Awhile back, I saw the movie “Then She Found Me” with Colin Firth, Matt Broderick, Bette Midler, and Helen Hunt about a woman who gets dumped by her husband. This causes her world to seemingly fall apart, but it doesn’t take long before she falls in love with a man she is much better suited to be with. Of course, they are both terrified of love due to each having lost at it the first time around. The tension around their clumsy attempts at relationship creates the action of the movie.
I cherish and relate to the conversation that occurs at the end of the movie after a comedy of errors that comes precipitously close to keeping the two destined lovers apart (e.g., she sleeps with her Ex even though she doesn’t love him anymore).
She: “I will disappoint you again and again, not in THAT way. If I disappoint you in that way, I want you to leave. You would leave wouldn’t you?”
He: “Yes.”
She: “And you could leave for another reason."
He: “I won’t.”
She: “But, you could.”
He: “I won’t.”
She: “But, you could.”
He: “Yes, I could.”
She: “But, we will go ahead and try this thing.”
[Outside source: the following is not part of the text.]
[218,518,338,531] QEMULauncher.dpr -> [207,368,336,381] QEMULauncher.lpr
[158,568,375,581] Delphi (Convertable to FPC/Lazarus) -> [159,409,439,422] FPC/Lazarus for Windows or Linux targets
The above is a loose paraphrase of that conversation. Point being is that it got me thinking about the impermanence of things I’ve experienced in my own life and how we humans can’t predict the future with any final certainty, although, we love to think we can.
Oh, there was a time when I was younger…but, I would no longer be so brazen as to set my future in stone. For one thing, I've learned that my little ego isn’t smart enough to understand my Life (capital "L") from a Big Picture perspective.
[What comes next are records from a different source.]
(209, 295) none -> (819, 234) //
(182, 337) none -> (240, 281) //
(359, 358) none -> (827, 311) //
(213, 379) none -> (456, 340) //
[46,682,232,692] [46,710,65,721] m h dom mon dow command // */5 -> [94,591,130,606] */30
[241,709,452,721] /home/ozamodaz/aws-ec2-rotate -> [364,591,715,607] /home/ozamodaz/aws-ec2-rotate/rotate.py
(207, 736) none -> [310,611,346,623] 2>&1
I’ve also learned that when things fall apart (and they most assuredly do in the life of each person at one time or another), it is not so much about “What?” “How?” or “Why?” so much as the way we choose to deal with whatever gets thrown onto our paths that makes all the difference.
While such thoughts were still fresh in my mind; I decided to check my Facebook Wall and happened across the Status of the Awakening Women Institute:
“Each and every one of us will experience times when things fall apart. During these times, we are stripped of part of our identity. It can feel terrifying; it can feel unfair, yet these moments when our self-identity is less solid can provide a powerful initiation into a greater sense of freedom. The dismantling of identity throws us into unknown territory and into change.”
Aw, Change. It keeps the Wheel of Fortune ever turning and allows us mere mortals opportunity to experience just how creative and resourceful we can be as co-creators of this sometimes dreadful/sometimes wonderful life!